══ Document text
Dead air. It’s the bane of a broadcaster’s existence.
Dead air is that pause that is too long, that allows listeners or viewers to change stations, that costs a station advertising and ratings points. Engineers, producers, news directors, reporters who allow dead air on their station or network are looking at termination.
And so in the wake of a major disaster, like the bombings at the Boston Marathon last week, when the networks cut away from regularly scheduled programming to report the news in real time, there can be no dead air; it has to be filled up with information – even if it just speculation and even if that speculation is stereotypical.
In this age of Twitter, texting, Instagram, Facetime and expanding public access to digital media, traditional reporters find themselves competing with people who are not trained to stop and think about the (mis)information they are spreading. Sometimes, the reporters contribute to it, too.
Various media outlets provided a diverse group of suspect profiles in the attack from Muslims to disaffected white right-wingers to two young men perhaps tainted by the strife of their native Chechnya where, it turned out, they never actually lived.
At first, officials shied away from calling the bombings terrorist attacks because terror and terrorism automatically trigger an image of “radical Muslim extremists” from the Middle East, an image born of the indelible imprint that the Sept. 11, 2001 attacks embedded in the American psyche.
════
══ Provided data
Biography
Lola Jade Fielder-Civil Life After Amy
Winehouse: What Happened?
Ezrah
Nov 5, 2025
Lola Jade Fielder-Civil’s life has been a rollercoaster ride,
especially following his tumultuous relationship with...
════
## Exercise instructions
(a) According to the passage on dead air, what do engineers, producers, news directors, and reporters who allow dead air on their station face?
(b) Collect every line of the listing that contains the string "Civil".
The listing is unrelated to the passage on dead air.

## Answers by task
(a) They are looking at termination.

(b)
Lola Jade Fielder-Civil Life After Amy
Lola Jade Fielder-Civil’s life has been a rollercoaster ride,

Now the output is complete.